A device used to read and data encoded on a bar code and correlate it with the proper information stored in a computer. Bar codes and bar-code scanners are used in a variety of industrial, commercial, and consumer applications, but the most familiar bar code is the Universal Product Code symbol found on just about every retail item someone is likely to purchase. (See Bar Code: Universal Product Code.)
Despite the wide variety of standardized bar codes in existence, all bar-code scanners essentially work according to the same principle: light—generated either by a laser, an LED, a lamp, or other source of illumination—is directed at the printed bar code, and reflected light is transferred back into the scanner optics, and the intensity of the reflected light is converted to an electrical signal. Since a bar code consists of alternating light and dark bars of varying thickness, the intensity of the light fluctuates as the light source moves across the bar code. Consequently, the electrical signal oscillates. These oscillations can be converted to digital information, as a microprocessor measures the duration of each electrical signal oscillation. The pattern of oscillations can then be correlated to the information stored in the computer. Although this principle underlies all types of bar-code scanners, they each differ in the means by which they scan the bar code.
'Hand-Held Scanners'. Hand-held bar-code scanners contain the light source and optics in a small, pen-like housing, which can be moved over the bar code at a constant speed. (These are often found in some retail stores, or are carried by shippers such as Federal Express.) The advantages to these devices are their portability and their low cost. A disadvantage is that unlike with larger scanners, there is a limited number of orientations which are readable to the device.

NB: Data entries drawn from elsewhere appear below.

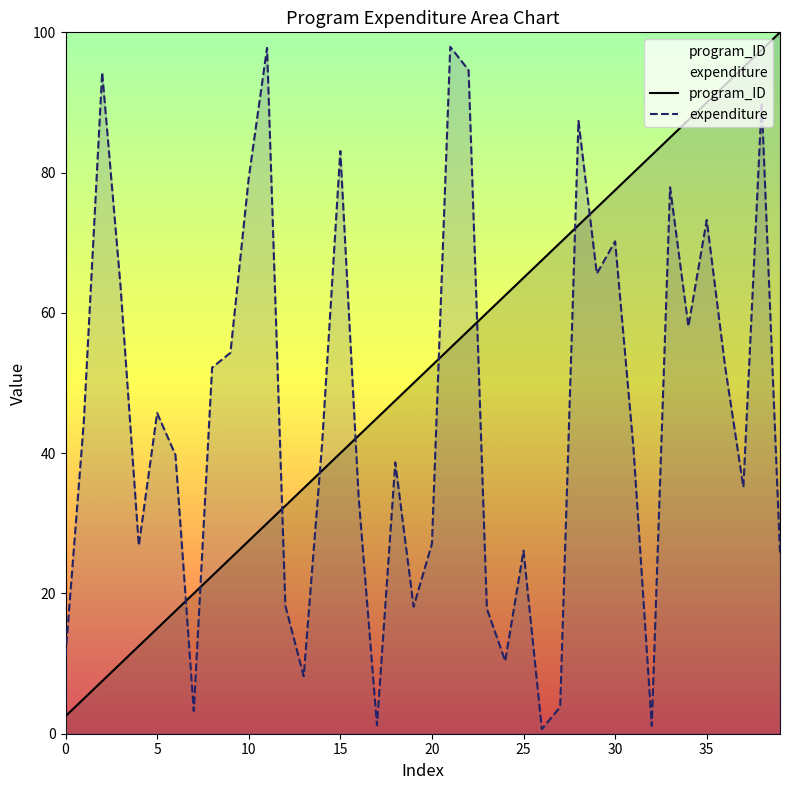

What is the greatest value displayed?

100.0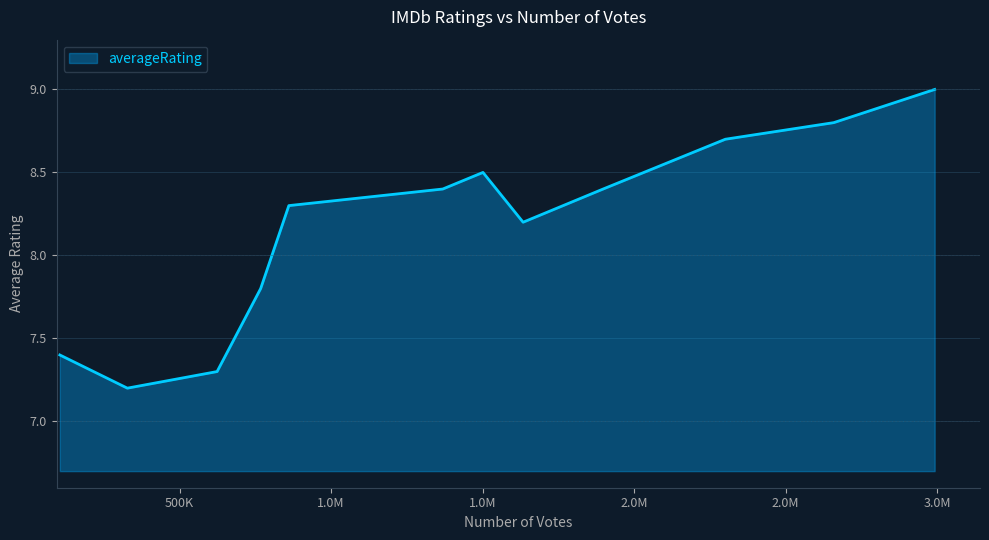

What is the greatest value displayed?

9.0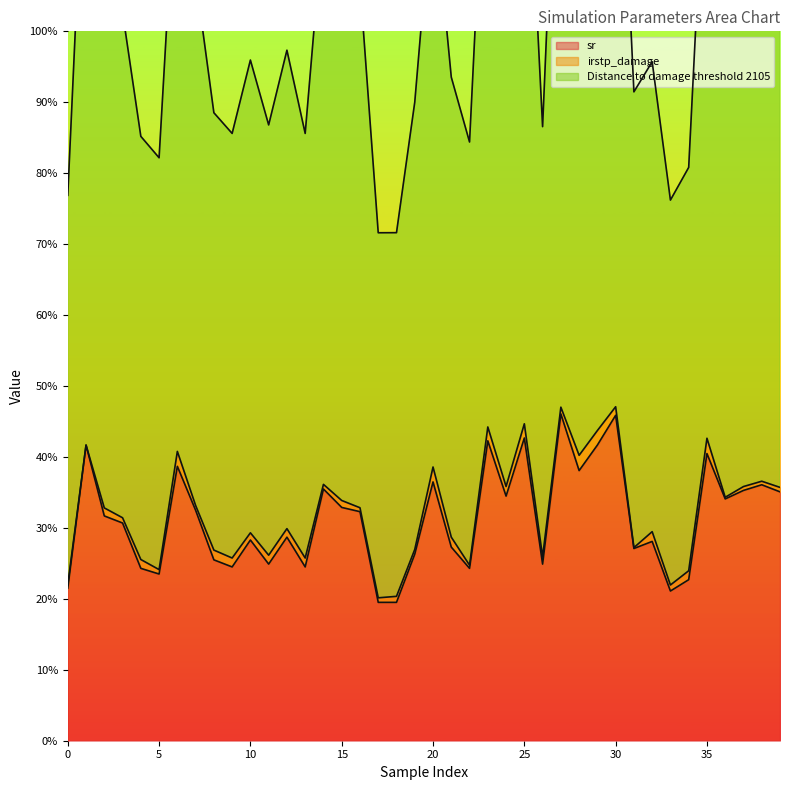

What is the maximum value shown in the chart?

1.5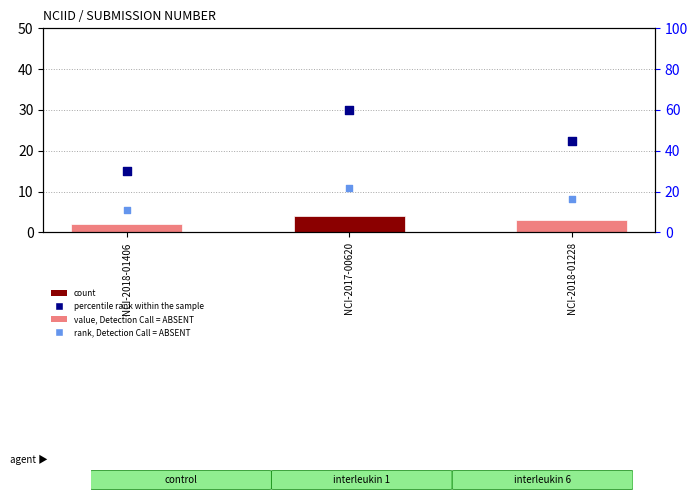

At how many categories does at least one series exceed 22?

2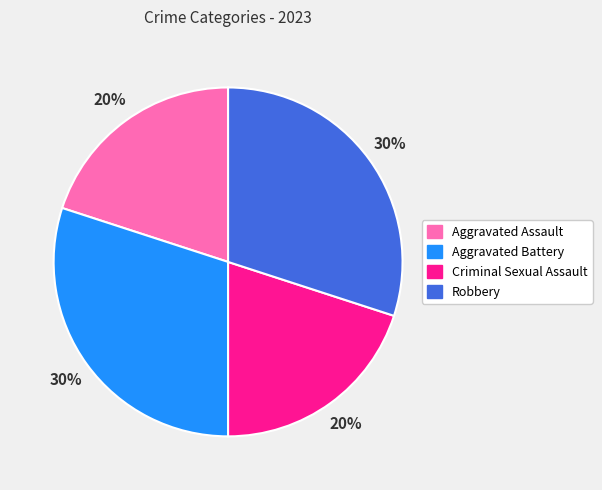

True or false: Aggravated Battery accounts for 16% of the total.

False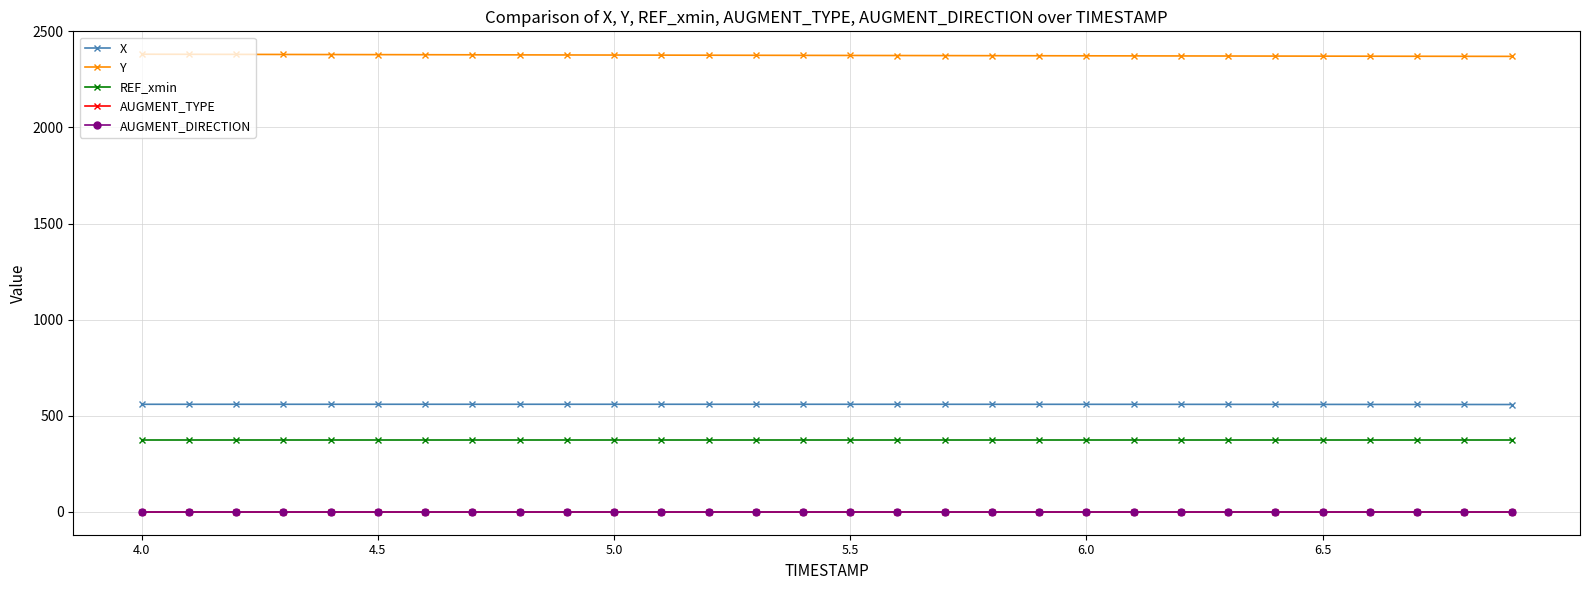

At how many categories does at least one series exceed 1167?

30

'Fixed-Beam Scanners'. These devices are larger than the held-held models (although there are smaller "pistol" configurations which are used in some stores) and use a non-moving beam of light to illuminate a large area in which the bar code to be read is placed. The code is focused into the device's optics, and the bars decoded. As a result of the optical configuration and the fixed beam, the distance between the device and the bar code needs to be very small, and there is little variation in orientation of the bar code allowable.
'Moving-Beam Scanners'. These are the devices most often found in supermarkets and other large retail outlets. The device moves the light beam back and forth in either a straight line, or in an X-shaped or star-shaped pattern. The advantage to the moving beam is that the bar code can be read regardless of the orientation it is in; backwards, forwards, upside-down, at an angle, etc. So long as the code faces the scanner, it can be read. In fact, in some newer holographic systems the bar code can be read even if it does not directly face the scanner; a three-dimensional scanning pattern is used to read a bar code on the side of a package. These latter devices are quite expensive, however.
'Video-Image Scanners'. A less costly alternative to moving-beam scanners is a video-image scanner, which uses a device analogous to a video camera (or, in other words, a linear photodiode array) to capture a video signal of the bar code to be read, which can then be decoded.
Bar-code scanners are also known as bar-code readers.